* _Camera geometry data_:
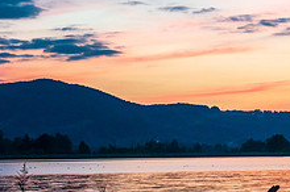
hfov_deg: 15.0
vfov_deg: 10.0
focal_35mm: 136
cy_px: 185
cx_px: 235
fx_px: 1094
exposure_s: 1/160
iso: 2000
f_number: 6.3
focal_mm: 48
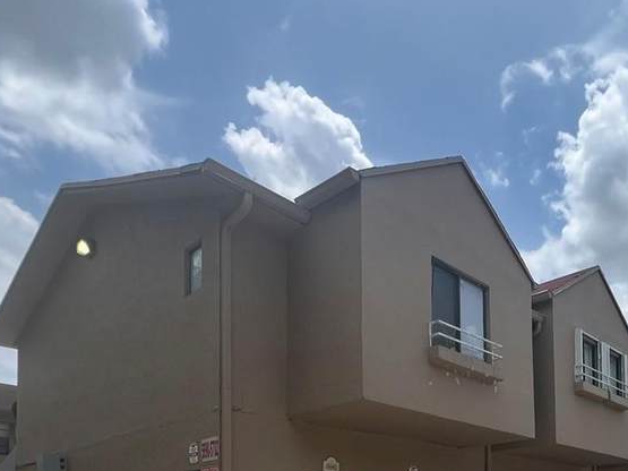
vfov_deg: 39.3
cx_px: 493
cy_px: 504
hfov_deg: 56.1
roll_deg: +1.4
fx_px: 544
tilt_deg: +2.4
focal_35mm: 30
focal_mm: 1.57
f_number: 1.8
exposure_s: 1/1220
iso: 32
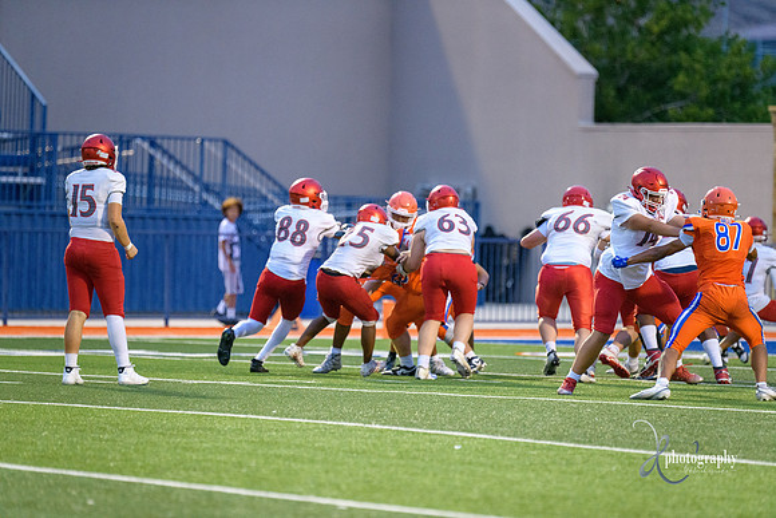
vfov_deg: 5.5
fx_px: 5390
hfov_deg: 8.2
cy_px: 259
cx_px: 388
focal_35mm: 250
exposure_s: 1/800
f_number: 2.8
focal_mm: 250
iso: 4000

* _Task_:
Could the entries be output exactly as written, but without their images?

* _Finished exercise_:
hfov_deg: 15.0
vfov_deg: 10.0
focal_35mm: 136
cy_px: 185
cx_px: 235
fx_px: 1094
exposure_s: 1/160
iso: 2000
f_number: 6.3
focal_mm: 48
vfov_deg: 39.3
cx_px: 493
cy_px: 504
hfov_deg: 56.1
roll_deg: +1.4
fx_px: 544
tilt_deg: +2.4
focal_35mm: 30
focal_mm: 1.57
f_number: 1.8
exposure_s: 1/1220
iso: 32
vfov_deg: 5.5
fx_px: 5390
hfov_deg: 8.2
cy_px: 259
cx_px: 388
focal_35mm: 250
exposure_s: 1/800
f_number: 2.8
focal_mm: 250
iso: 4000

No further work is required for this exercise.